= Beginning of Section =

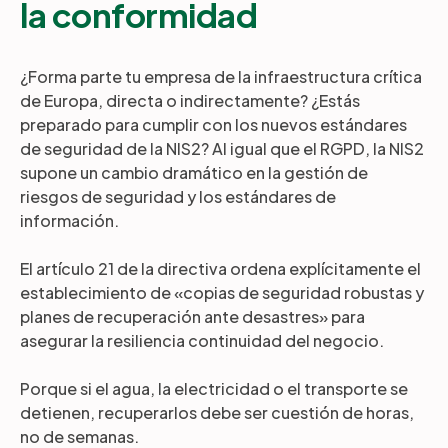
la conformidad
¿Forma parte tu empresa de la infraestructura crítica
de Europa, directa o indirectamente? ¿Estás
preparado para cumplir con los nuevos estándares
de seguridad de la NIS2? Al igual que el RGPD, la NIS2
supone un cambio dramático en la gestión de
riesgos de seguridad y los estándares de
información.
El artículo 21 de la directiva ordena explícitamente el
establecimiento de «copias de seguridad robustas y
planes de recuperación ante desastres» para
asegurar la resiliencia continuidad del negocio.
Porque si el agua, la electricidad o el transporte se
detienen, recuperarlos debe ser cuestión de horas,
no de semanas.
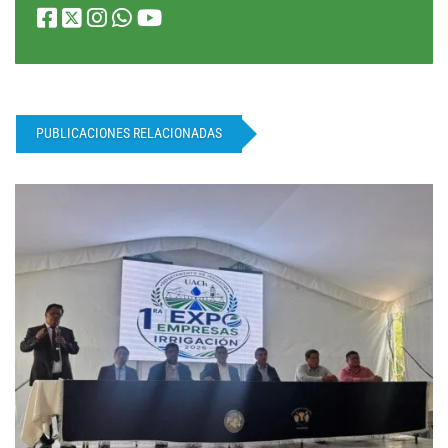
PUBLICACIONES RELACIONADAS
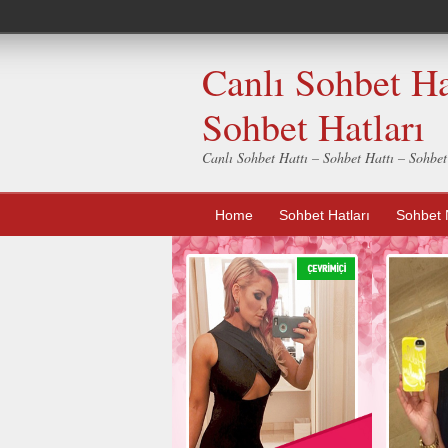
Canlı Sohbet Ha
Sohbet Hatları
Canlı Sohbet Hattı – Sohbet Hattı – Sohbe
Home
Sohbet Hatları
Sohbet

= End of Section =

Copy the lines above exactly. Do not include pictures.

> **Completed task**:
la conformidad
¿Forma parte tu empresa de la infraestructura crítica
de Europa, directa o indirectamente? ¿Estás
preparado para cumplir con los nuevos estándares
de seguridad de la NIS2? Al igual que el RGPD, la NIS2
supone un cambio dramático en la gestión de
riesgos de seguridad y los estándares de
información.
El artículo 21 de la directiva ordena explícitamente el
establecimiento de «copias de seguridad robustas y
planes de recuperación ante desastres» para
asegurar la resiliencia continuidad del negocio.
Porque si el agua, la electricidad o el transporte se
detienen, recuperarlos debe ser cuestión de horas,
no de semanas.
PUBLICACIONES RELACIONADAS
Canlı Sohbet Ha
Sohbet Hatları
Canlı Sohbet Hattı – Sohbet Hattı – Sohbe
Home
Sohbet Hatları
Sohbet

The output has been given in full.